■ DATA FOR THIS TASK:
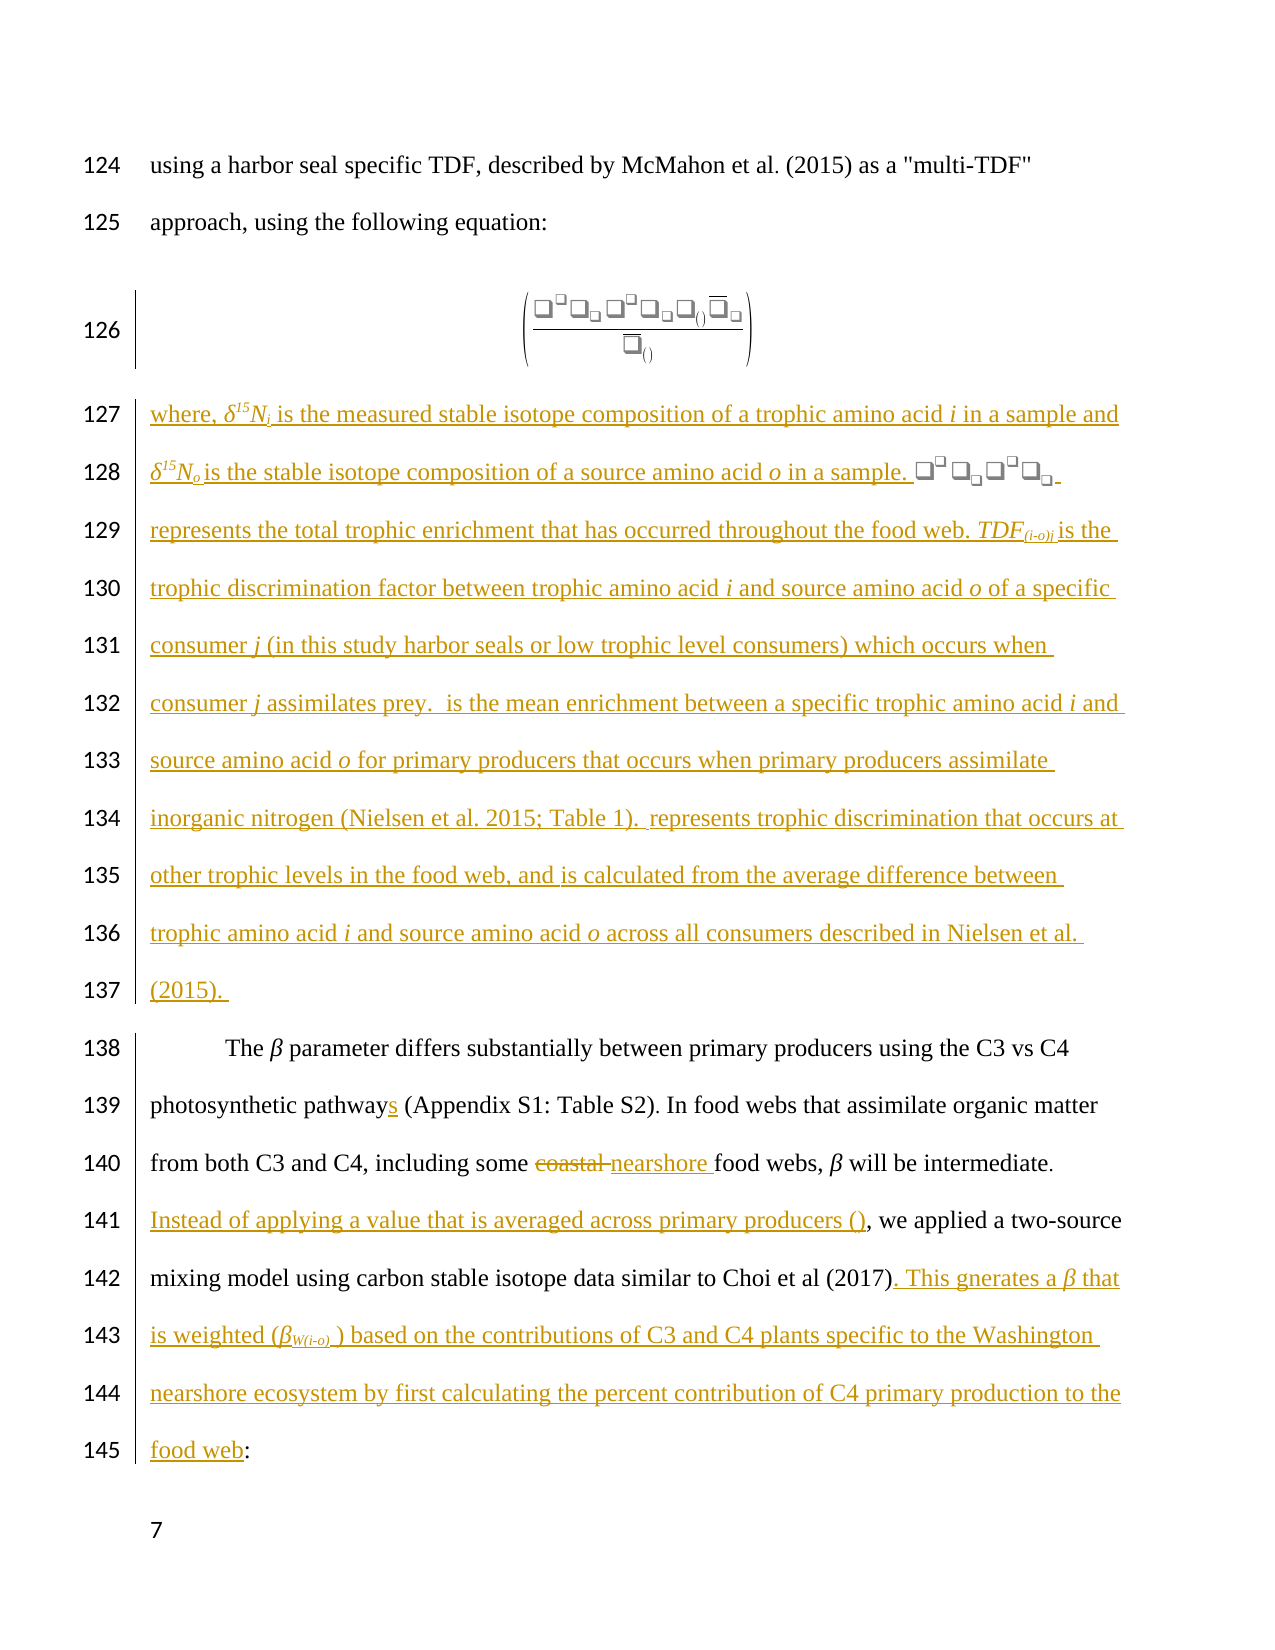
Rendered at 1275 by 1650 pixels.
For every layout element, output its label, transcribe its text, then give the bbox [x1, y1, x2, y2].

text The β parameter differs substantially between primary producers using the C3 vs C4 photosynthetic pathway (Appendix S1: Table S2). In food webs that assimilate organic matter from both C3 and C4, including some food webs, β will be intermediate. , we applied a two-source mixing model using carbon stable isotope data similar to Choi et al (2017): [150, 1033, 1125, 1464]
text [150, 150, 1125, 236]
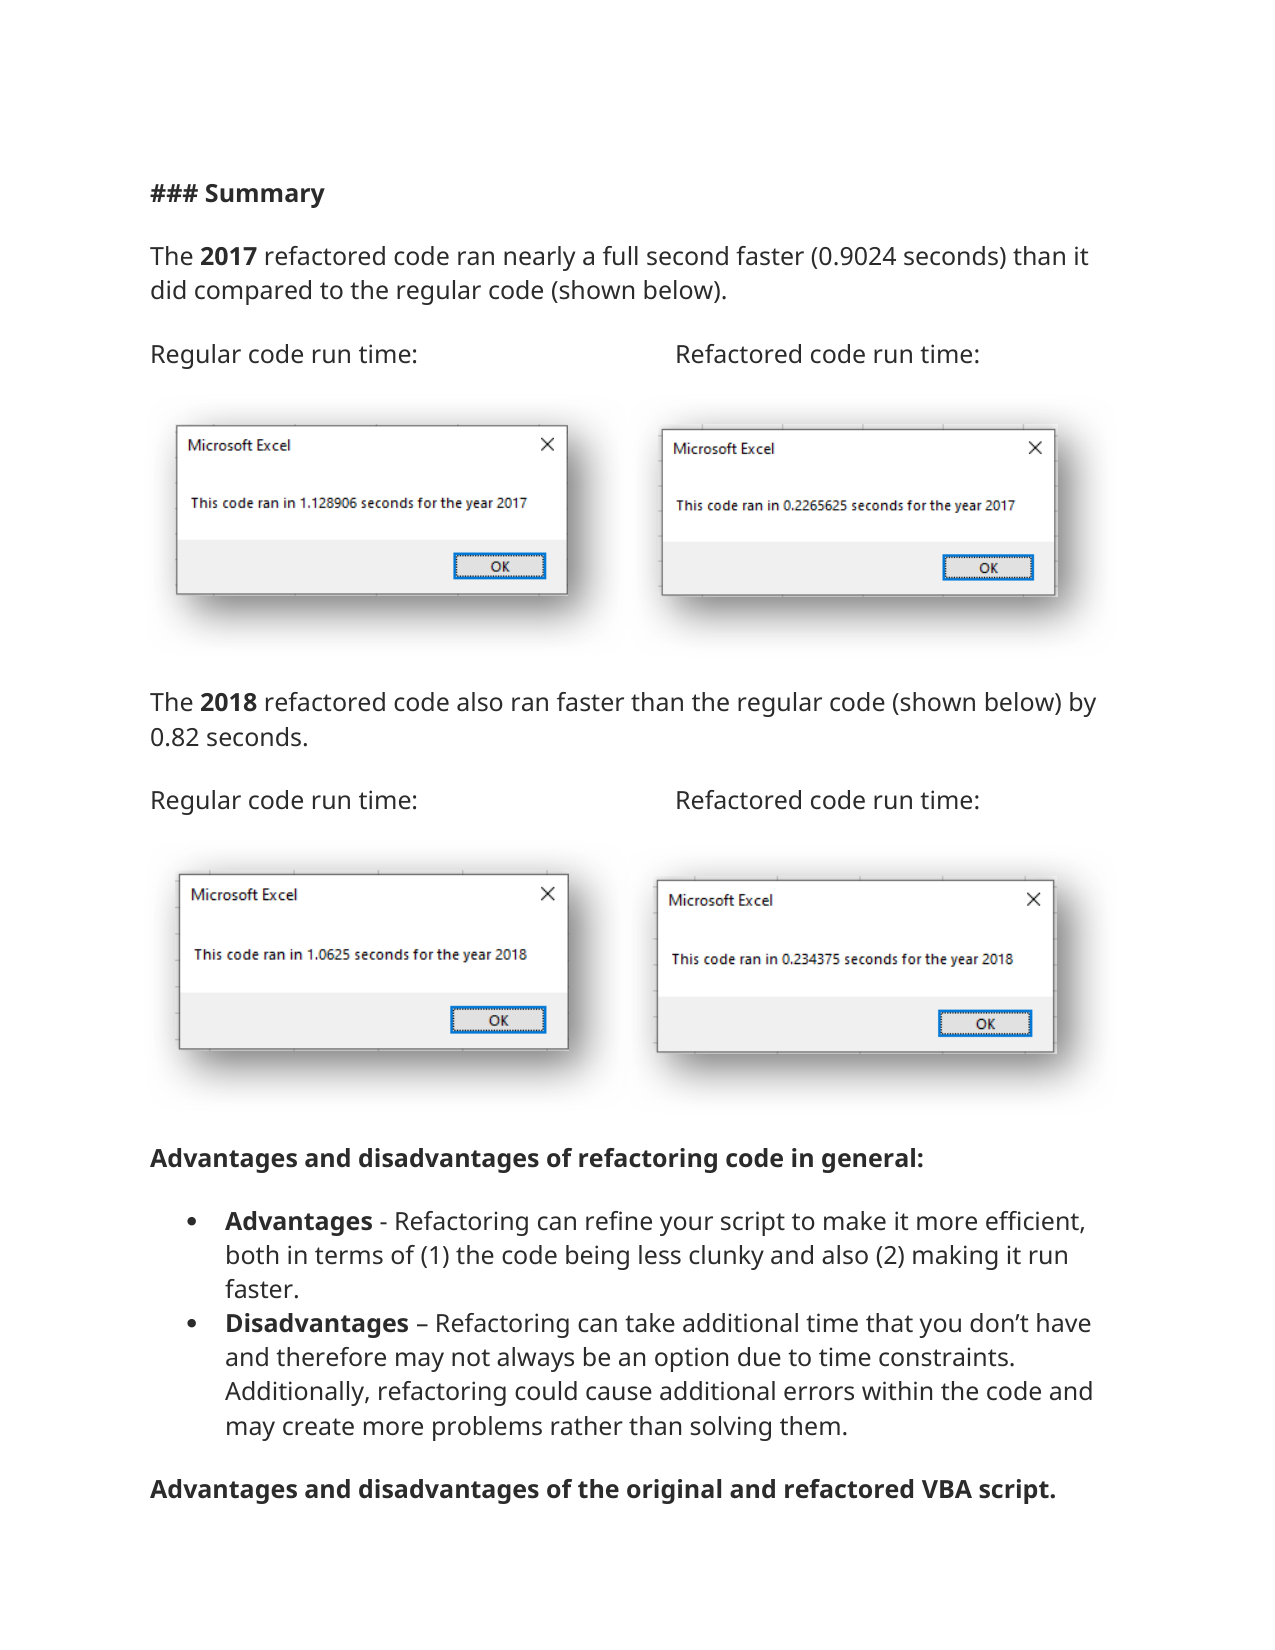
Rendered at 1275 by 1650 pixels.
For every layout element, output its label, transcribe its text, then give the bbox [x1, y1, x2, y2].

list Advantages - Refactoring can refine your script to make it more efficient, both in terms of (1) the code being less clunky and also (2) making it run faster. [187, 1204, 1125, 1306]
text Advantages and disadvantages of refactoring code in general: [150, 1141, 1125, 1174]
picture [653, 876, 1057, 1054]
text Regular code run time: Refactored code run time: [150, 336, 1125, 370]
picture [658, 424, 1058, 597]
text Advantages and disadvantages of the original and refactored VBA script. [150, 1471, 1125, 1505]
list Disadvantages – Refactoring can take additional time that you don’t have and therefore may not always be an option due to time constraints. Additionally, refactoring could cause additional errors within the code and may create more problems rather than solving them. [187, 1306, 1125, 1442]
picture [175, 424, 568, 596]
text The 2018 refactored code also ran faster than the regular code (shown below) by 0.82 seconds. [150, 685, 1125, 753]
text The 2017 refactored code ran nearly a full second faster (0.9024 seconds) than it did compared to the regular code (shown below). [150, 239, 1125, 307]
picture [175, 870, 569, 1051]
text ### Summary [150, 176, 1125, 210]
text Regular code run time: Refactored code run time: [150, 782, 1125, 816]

■ TASK DESCRIPTION: With the images omitted, return the full material exactly.

■ WRITTEN SOLUTION:
Rendered at 1275 by 1650 pixels.
For every layout element, output its label, transcribe its text, then give the bbox [x1, y1, x2, y2].

text The β parameter differs substantially between primary producers using the C3 vs C4 photosynthetic pathway (Appendix S1: Table S2). In food webs that assimilate organic matter from both C3 and C4, including some food webs, β will be intermediate. , we applied a two-source mixing model using carbon stable isotope data similar to Choi et al (2017): [150, 1033, 1125, 1464]
text [150, 150, 1125, 236]
Rendered at 1275 by 1650 pixels.
For every layout element, output its label, transcribe its text, then give the bbox [x1, y1, x2, y2].

list Advantages - Refactoring can refine your script to make it more efficient, both in terms of (1) the code being less clunky and also (2) making it run faster. [187, 1204, 1125, 1306]
text Advantages and disadvantages of refactoring code in general: [150, 1141, 1125, 1174]
picture [653, 876, 1057, 1054]
text Regular code run time: Refactored code run time: [150, 336, 1125, 370]
picture [658, 424, 1058, 597]
text Advantages and disadvantages of the original and refactored VBA script. [150, 1471, 1125, 1505]
list Disadvantages – Refactoring can take additional time that you don’t have and therefore may not always be an option due to time constraints. Additionally, refactoring could cause additional errors within the code and may create more problems rather than solving them. [187, 1306, 1125, 1442]
picture [175, 424, 568, 596]
text The 2018 refactored code also ran faster than the regular code (shown below) by 0.82 seconds. [150, 685, 1125, 753]
text The 2017 refactored code ran nearly a full second faster (0.9024 seconds) than it did compared to the regular code (shown below). [150, 239, 1125, 307]
picture [175, 870, 569, 1051]
text ### Summary [150, 176, 1125, 210]
text Regular code run time: Refactored code run time: [150, 782, 1125, 816]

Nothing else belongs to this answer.